School of Health Science and Engineering, University of Shanghai for Science and Technology, Shanghai 200093, China.
Nucleic Acids Res. 2025 Jul 19;53(14). doi: 10.1093/nar/gkaf748.
RNA-binding proteins play crucial roles in various RNA-associated biological processes, which are closely linked to cellular function and disease. Based on CLIP-seq data, the existing deep learning methods are developed to predict protein-RNA interactions. However, CLIP-seq relies on gene expression, which varies significantly across cells. Existing methods are typically trained on peak-associated binding sites and implicitly defined non-binding sites, without considering the cell-specific expression profiles. Given the dynamic nature of protein-RNA interactions, these methods struggle to accurately predict the binding nucleotides and strength of proteins on RNAs across cell lines. Therefore, this study proposes a novel deep learning-based method, iDeepB, designed to predict the proteins binding profile on RNAs at base resolution by integrating cell-line-specific gene expression profiles. iDeepB first constructs expression-aware benchmark datasets based on cell-specific RNA-seq and eCLIP-seq data, which is used to train a hybrid deep network with multi-head attention, enabling the prediction of protein binding profiles, analysis of binding motif syntax composition, and quantification of functional effects of genome mutations related to human diseases. Comprehensive evaluation on the newly developed benchmark datasets demonstrates that iDeepB outperforms existing methods in predicting protein binding profile on RNAs.
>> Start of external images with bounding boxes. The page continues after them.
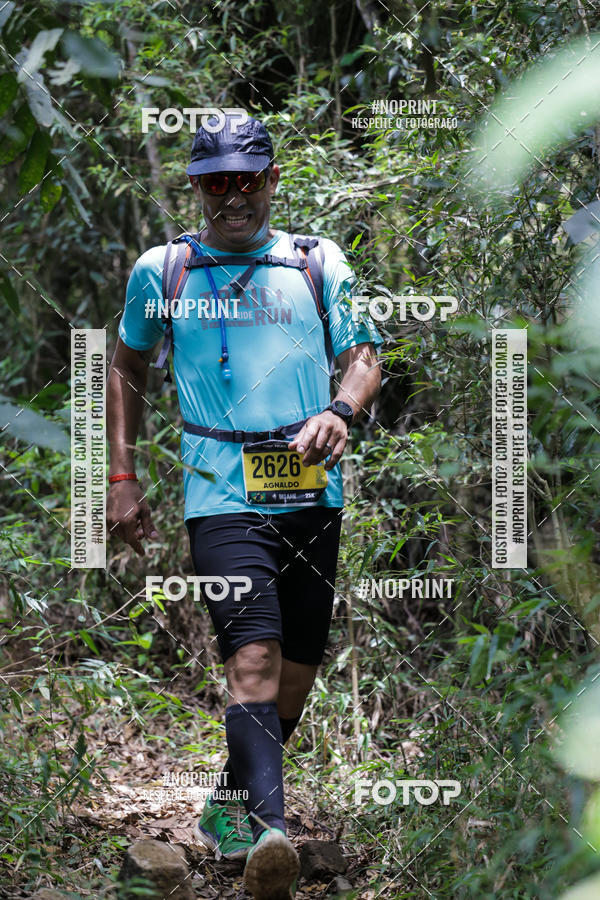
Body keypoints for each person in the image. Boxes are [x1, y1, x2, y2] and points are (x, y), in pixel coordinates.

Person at [106, 112, 381, 900]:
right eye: (214, 182)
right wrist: (121, 476)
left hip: (310, 487)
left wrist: (341, 410)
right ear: (196, 187)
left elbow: (365, 357)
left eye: (246, 179)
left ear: (271, 180)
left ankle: (224, 811)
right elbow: (124, 369)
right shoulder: (165, 272)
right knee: (252, 659)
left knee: (294, 677)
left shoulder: (315, 261)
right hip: (219, 489)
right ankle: (271, 836)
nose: (232, 196)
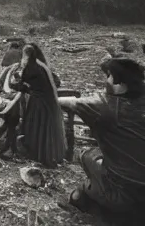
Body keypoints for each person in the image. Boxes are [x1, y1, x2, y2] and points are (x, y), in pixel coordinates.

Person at [59, 58, 145, 219]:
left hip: (126, 188)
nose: (107, 81)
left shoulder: (106, 106)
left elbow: (69, 102)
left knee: (86, 155)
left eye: (109, 76)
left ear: (120, 83)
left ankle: (91, 194)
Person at [6, 43, 66, 168]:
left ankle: (37, 154)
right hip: (47, 101)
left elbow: (23, 87)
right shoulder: (41, 66)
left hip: (38, 102)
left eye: (24, 55)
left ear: (26, 55)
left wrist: (13, 83)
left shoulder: (30, 68)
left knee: (36, 127)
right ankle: (48, 155)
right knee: (44, 128)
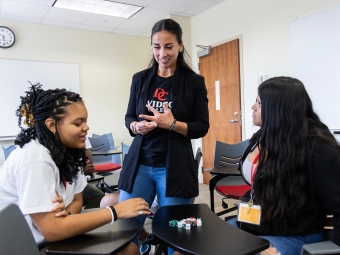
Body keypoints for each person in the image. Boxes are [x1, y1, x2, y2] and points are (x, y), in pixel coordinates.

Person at [0, 84, 151, 255]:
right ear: (51, 125)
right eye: (78, 123)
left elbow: (78, 199)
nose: (86, 127)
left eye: (85, 121)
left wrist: (66, 216)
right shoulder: (35, 159)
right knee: (128, 250)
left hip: (51, 238)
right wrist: (115, 212)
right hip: (28, 247)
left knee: (130, 248)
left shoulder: (67, 153)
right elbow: (51, 229)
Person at [118, 18, 209, 255]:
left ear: (180, 45)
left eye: (168, 46)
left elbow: (201, 126)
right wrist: (136, 126)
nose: (162, 53)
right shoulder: (140, 79)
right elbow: (128, 117)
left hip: (174, 167)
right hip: (140, 164)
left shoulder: (195, 82)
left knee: (175, 233)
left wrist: (173, 124)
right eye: (156, 47)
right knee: (125, 228)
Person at [227, 77, 340, 255]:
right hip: (256, 225)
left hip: (296, 234)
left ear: (278, 110)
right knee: (202, 243)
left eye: (259, 103)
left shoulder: (317, 148)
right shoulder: (263, 136)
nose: (252, 107)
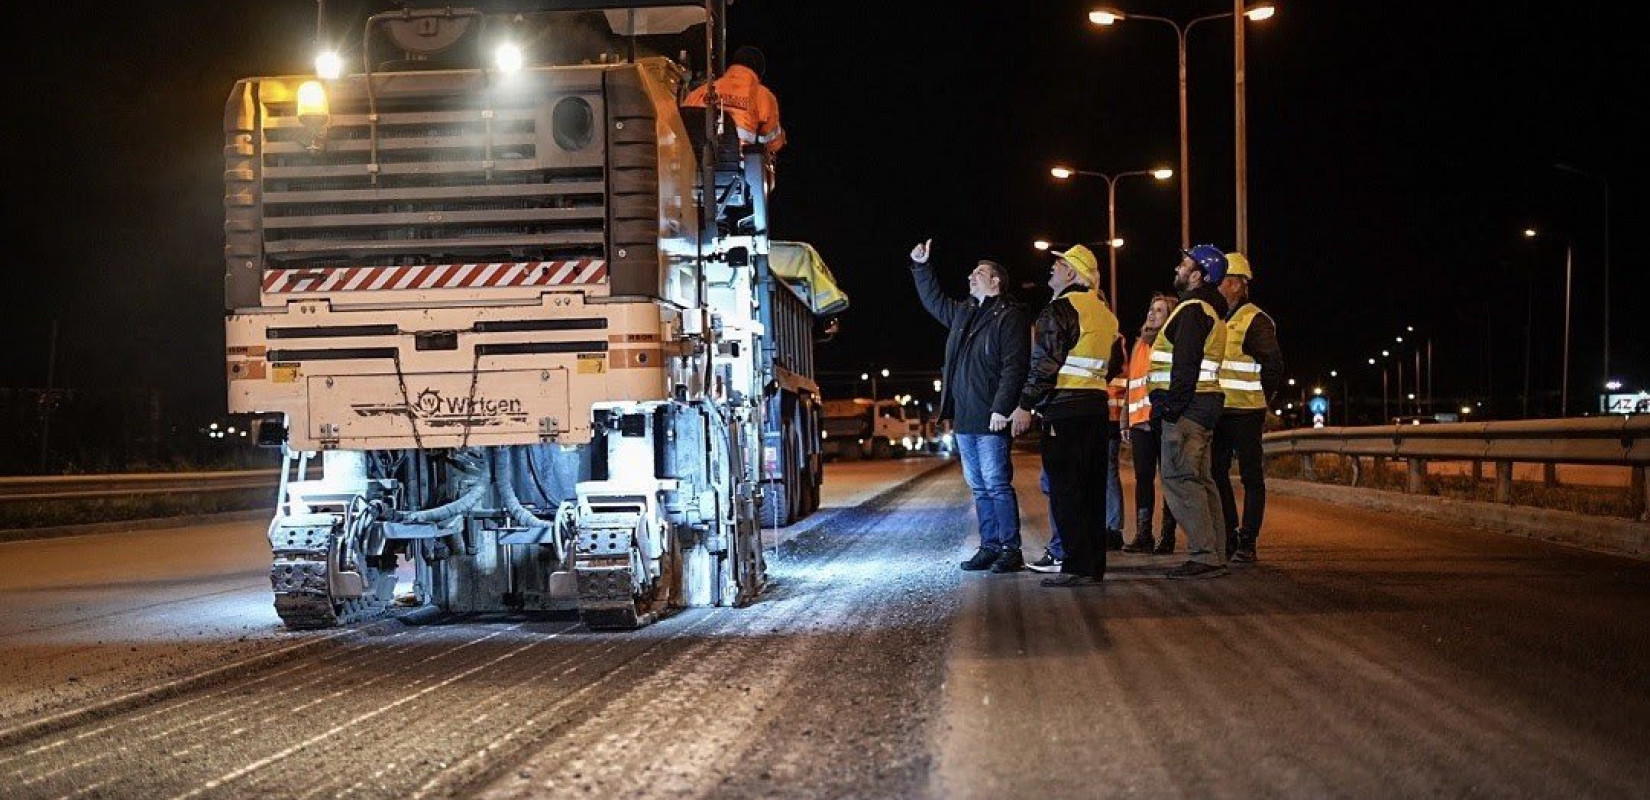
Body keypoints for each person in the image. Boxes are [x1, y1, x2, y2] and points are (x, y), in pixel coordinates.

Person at [909, 239, 1031, 573]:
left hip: (991, 416)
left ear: (996, 282)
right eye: (972, 272)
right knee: (979, 486)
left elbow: (1014, 367)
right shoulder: (965, 313)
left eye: (979, 272)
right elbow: (934, 302)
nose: (971, 276)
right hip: (965, 417)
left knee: (996, 484)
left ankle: (1010, 548)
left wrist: (1001, 407)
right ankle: (990, 546)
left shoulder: (1010, 316)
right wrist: (922, 267)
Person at [1009, 245, 1125, 587]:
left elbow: (1044, 363)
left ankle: (1075, 565)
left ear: (1072, 274)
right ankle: (1093, 566)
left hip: (1064, 408)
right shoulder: (1105, 313)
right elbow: (1115, 363)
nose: (1052, 270)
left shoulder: (1059, 309)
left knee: (1065, 489)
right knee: (1092, 489)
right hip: (1095, 407)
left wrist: (1025, 405)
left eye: (1058, 265)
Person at [1148, 244, 1231, 579]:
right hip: (1204, 405)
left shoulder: (1193, 309)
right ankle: (1215, 552)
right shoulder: (1211, 311)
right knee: (1201, 480)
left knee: (1181, 478)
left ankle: (1205, 554)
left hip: (1188, 408)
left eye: (1184, 265)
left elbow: (1185, 365)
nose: (1178, 269)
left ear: (1198, 275)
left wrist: (1170, 409)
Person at [1213, 252, 1284, 563]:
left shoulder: (1255, 319)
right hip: (1220, 410)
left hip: (1246, 412)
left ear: (1236, 284)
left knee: (1251, 477)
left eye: (1221, 281)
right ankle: (1228, 534)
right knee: (1216, 473)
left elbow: (1273, 364)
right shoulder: (1220, 319)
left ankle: (1248, 540)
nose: (1216, 286)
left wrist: (1262, 398)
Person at [1120, 292, 1180, 555]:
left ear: (1170, 316)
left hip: (1164, 420)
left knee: (1169, 479)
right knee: (1143, 478)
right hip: (1141, 423)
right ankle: (1144, 534)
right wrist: (1125, 418)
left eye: (1159, 310)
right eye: (1151, 309)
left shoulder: (1172, 342)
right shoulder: (1140, 344)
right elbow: (1132, 384)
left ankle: (1168, 535)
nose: (1152, 313)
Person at [682, 46, 786, 153]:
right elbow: (772, 142)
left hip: (700, 161)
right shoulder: (764, 96)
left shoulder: (702, 91)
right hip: (739, 164)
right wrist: (780, 137)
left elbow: (680, 123)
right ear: (758, 74)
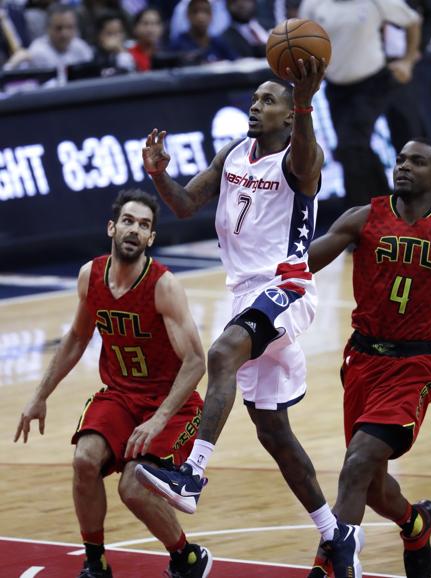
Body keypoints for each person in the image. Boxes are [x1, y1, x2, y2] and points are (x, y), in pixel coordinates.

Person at [135, 58, 365, 578]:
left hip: (286, 288)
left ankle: (191, 475)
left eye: (268, 102)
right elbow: (187, 205)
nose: (256, 107)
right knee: (273, 432)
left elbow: (307, 161)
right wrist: (158, 174)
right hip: (246, 295)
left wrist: (306, 100)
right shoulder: (235, 152)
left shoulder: (300, 157)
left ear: (290, 116)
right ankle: (336, 534)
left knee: (221, 353)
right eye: (255, 100)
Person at [304, 137, 431, 578]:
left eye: (418, 162)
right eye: (401, 159)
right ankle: (415, 522)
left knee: (356, 463)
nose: (404, 166)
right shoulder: (363, 217)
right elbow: (304, 263)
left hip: (415, 364)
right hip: (363, 359)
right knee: (368, 484)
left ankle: (330, 564)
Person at [14, 189, 212, 578]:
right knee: (84, 460)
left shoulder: (163, 286)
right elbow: (76, 337)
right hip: (121, 395)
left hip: (171, 405)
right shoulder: (91, 275)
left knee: (133, 487)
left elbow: (195, 362)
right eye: (128, 221)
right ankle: (95, 562)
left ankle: (187, 557)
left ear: (151, 238)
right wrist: (39, 395)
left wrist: (157, 420)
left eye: (144, 225)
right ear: (112, 227)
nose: (134, 230)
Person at [299, 0, 422, 208]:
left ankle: (364, 212)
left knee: (351, 145)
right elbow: (301, 39)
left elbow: (412, 21)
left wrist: (408, 60)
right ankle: (386, 205)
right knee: (354, 149)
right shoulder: (313, 4)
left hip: (371, 82)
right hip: (336, 87)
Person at [3, 4, 92, 74]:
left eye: (69, 27)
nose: (64, 34)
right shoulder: (38, 52)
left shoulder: (81, 47)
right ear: (47, 28)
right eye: (58, 28)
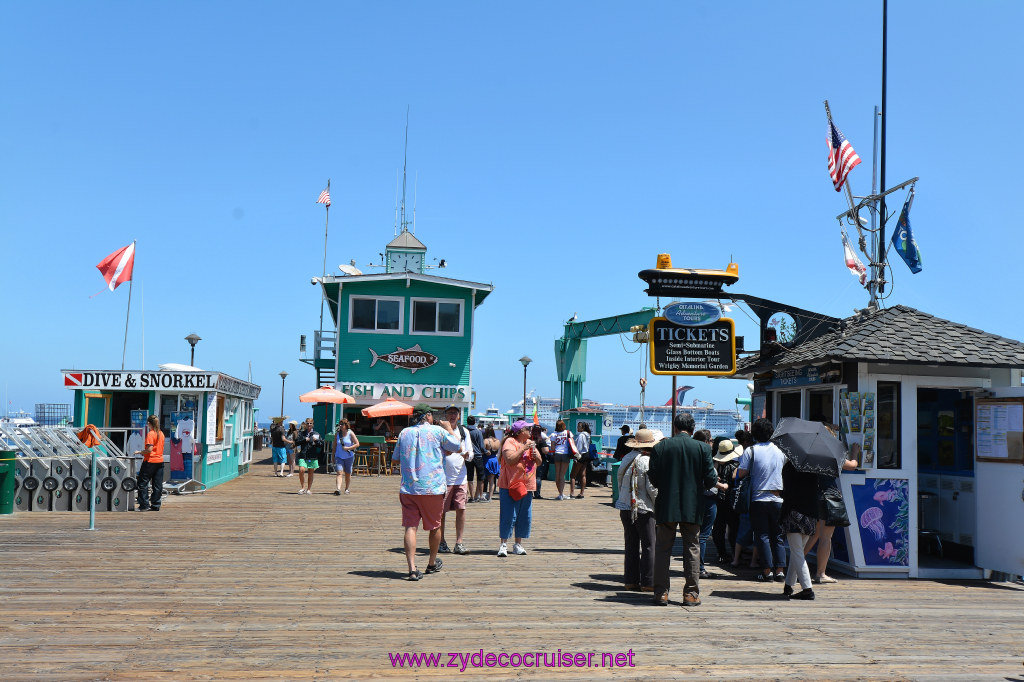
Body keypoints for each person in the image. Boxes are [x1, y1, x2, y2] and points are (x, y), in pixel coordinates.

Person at [648, 412, 718, 607]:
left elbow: (653, 477)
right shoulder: (703, 448)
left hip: (666, 505)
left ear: (675, 427)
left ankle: (661, 593)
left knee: (662, 550)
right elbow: (711, 479)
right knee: (692, 549)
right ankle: (691, 594)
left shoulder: (661, 447)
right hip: (693, 506)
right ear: (692, 429)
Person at [396, 403, 461, 581]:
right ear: (428, 416)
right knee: (435, 526)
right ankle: (431, 563)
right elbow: (457, 446)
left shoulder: (404, 433)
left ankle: (411, 568)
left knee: (410, 527)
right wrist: (449, 429)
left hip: (409, 487)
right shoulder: (437, 431)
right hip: (432, 488)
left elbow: (395, 459)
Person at [736, 418, 787, 582]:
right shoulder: (781, 451)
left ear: (754, 434)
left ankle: (767, 571)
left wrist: (736, 472)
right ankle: (780, 571)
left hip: (758, 498)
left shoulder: (751, 451)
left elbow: (742, 473)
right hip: (778, 498)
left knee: (762, 536)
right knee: (778, 536)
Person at [615, 428, 661, 592]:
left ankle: (631, 581)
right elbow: (651, 488)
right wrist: (659, 505)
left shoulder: (627, 458)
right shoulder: (646, 461)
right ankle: (648, 582)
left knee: (631, 544)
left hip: (625, 505)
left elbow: (619, 481)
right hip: (642, 507)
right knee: (649, 545)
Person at [806, 450, 860, 584]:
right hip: (830, 496)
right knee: (826, 538)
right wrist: (855, 453)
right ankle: (820, 573)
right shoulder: (832, 455)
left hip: (815, 496)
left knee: (816, 532)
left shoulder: (812, 455)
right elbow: (852, 466)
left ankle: (797, 564)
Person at [496, 420, 539, 556]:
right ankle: (504, 544)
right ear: (520, 432)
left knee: (523, 516)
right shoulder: (510, 442)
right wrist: (523, 449)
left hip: (526, 485)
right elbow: (509, 459)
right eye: (528, 428)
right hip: (510, 484)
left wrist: (536, 455)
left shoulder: (530, 443)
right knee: (508, 515)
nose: (530, 431)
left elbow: (539, 462)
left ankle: (518, 544)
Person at [439, 405, 473, 554]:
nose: (452, 415)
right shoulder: (440, 431)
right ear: (445, 415)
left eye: (455, 413)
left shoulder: (464, 432)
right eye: (450, 413)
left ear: (459, 416)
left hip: (461, 478)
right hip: (443, 479)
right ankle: (441, 541)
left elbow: (471, 453)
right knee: (441, 512)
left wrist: (467, 455)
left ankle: (459, 542)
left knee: (461, 509)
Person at [711, 440, 741, 564]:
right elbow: (735, 481)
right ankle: (735, 553)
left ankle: (721, 553)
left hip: (717, 500)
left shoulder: (715, 464)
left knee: (718, 528)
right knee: (733, 528)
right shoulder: (736, 465)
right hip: (732, 500)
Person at [134, 415, 166, 511]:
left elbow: (149, 449)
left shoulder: (151, 434)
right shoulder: (161, 433)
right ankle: (156, 505)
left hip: (150, 461)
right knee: (157, 484)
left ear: (149, 423)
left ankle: (144, 505)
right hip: (160, 461)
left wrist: (139, 452)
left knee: (142, 483)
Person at [548, 420, 577, 500]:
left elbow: (552, 447)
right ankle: (561, 493)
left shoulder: (554, 434)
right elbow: (573, 444)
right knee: (562, 475)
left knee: (557, 474)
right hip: (565, 454)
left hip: (557, 454)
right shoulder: (568, 432)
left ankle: (560, 493)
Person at [294, 419, 322, 495]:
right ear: (305, 424)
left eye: (310, 423)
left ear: (313, 424)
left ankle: (308, 489)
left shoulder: (316, 434)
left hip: (312, 455)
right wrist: (304, 440)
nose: (309, 424)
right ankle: (302, 487)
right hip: (303, 455)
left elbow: (320, 445)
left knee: (310, 472)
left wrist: (316, 440)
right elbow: (296, 442)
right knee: (301, 470)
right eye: (307, 423)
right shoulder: (301, 433)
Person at [334, 419, 359, 495]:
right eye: (340, 424)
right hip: (339, 456)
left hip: (349, 456)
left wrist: (348, 448)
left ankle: (347, 488)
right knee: (339, 472)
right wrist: (333, 456)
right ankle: (338, 489)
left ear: (346, 425)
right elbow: (334, 446)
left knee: (348, 473)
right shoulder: (337, 434)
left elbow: (357, 444)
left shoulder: (350, 433)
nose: (340, 426)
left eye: (342, 424)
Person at [467, 416, 487, 502]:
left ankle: (471, 496)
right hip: (478, 456)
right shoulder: (478, 432)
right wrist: (486, 451)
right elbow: (482, 446)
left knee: (470, 477)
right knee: (480, 477)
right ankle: (480, 496)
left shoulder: (465, 431)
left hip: (468, 456)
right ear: (474, 422)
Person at [570, 422, 592, 499]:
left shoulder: (581, 435)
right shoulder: (588, 435)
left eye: (579, 426)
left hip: (580, 455)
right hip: (586, 455)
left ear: (582, 428)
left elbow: (579, 447)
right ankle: (582, 493)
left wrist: (575, 457)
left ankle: (572, 493)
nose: (577, 428)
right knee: (583, 474)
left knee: (573, 475)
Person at [481, 426, 500, 501]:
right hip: (495, 460)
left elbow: (482, 451)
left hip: (487, 460)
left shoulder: (486, 440)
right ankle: (490, 497)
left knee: (483, 479)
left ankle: (482, 495)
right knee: (492, 480)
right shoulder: (498, 441)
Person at [532, 425, 551, 499]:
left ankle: (529, 493)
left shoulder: (529, 439)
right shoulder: (541, 440)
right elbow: (545, 451)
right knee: (538, 477)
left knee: (529, 477)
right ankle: (537, 494)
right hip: (539, 461)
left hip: (529, 461)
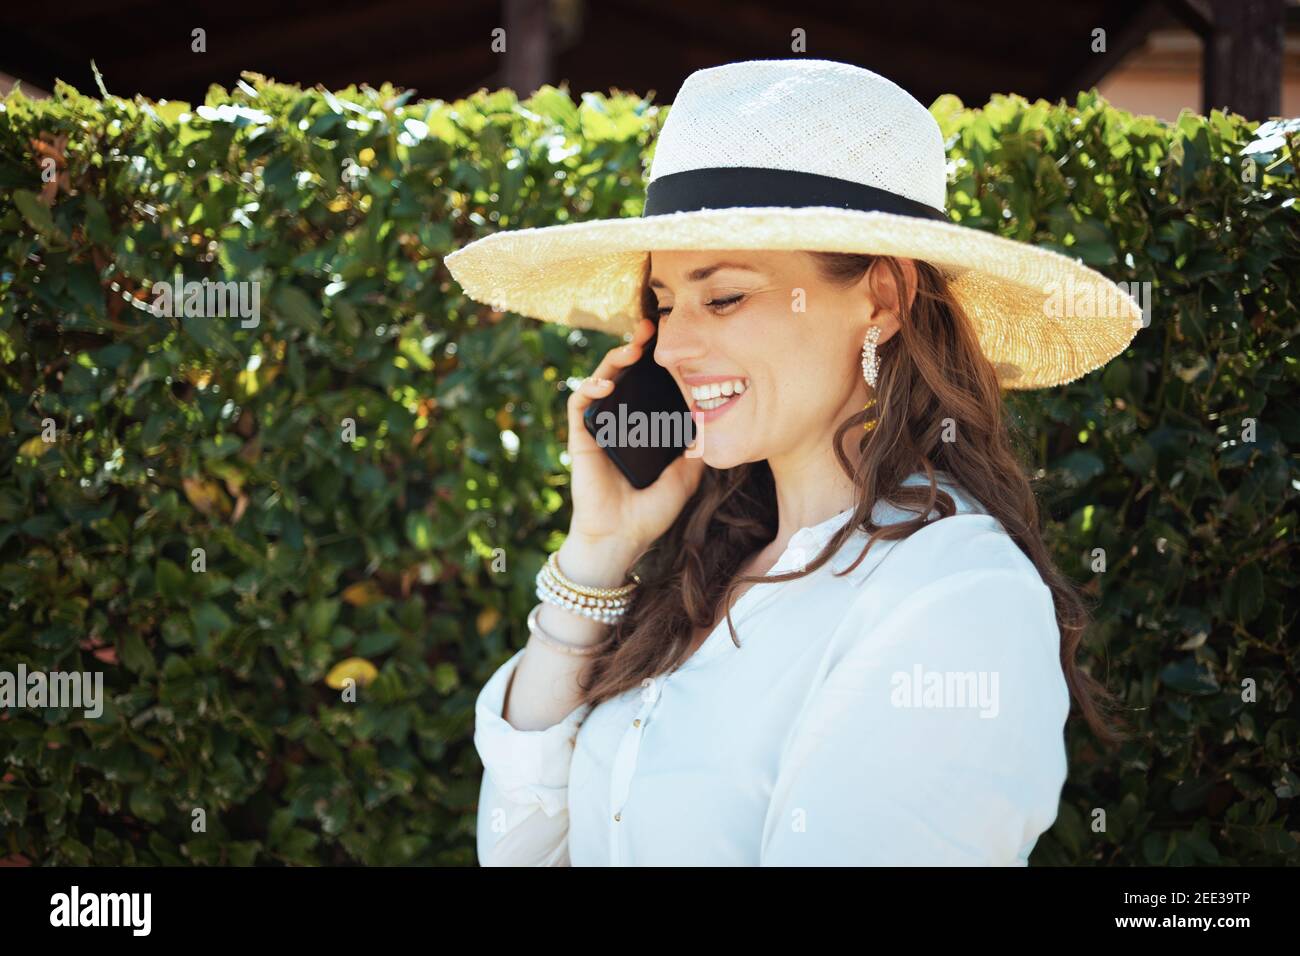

RNA结合蛋白在各种与RNA相关的生物过程中发挥着关键作用,这些过程与细胞功能和疾病密切相关。基于CLIP-seq数据,现有的深度学习方法被开发用于预测蛋白质-RNA相互作用。然而,CLIP-seq依赖于基因表达,而基因表达在不同细胞之间差异显著。现有方法通常在与峰值相关的结合位点以及隐式定义的非结合位点上进行训练,而没有考虑细胞特异性表达谱。鉴于蛋白质-RNA相互作用的动态性质,这些方法难以准确预测跨细胞系的蛋白质在RNA上的结合核苷酸和结合强度。因此,本研究提出了一种基于深度学习的新方法iDeepB,旨在通过整合细胞系特异性基因表达谱,以碱基分辨率预测蛋白质在RNA上的结合图谱。iDeepB首先基于细胞特异性RNA-seq和eCLIP-seq数据构建表达感知基准数据集,该数据集用于训练具有多头注意力的混合深度网络,可以预测蛋白质结合图谱、分析结合基序语法组成以及量化与人类疾病相关的基因组突变的功能影响。对新开发的基准数据集的综合评估表明,iDeepB在预测蛋白质在RNA上的结合图谱方面优于现有方法。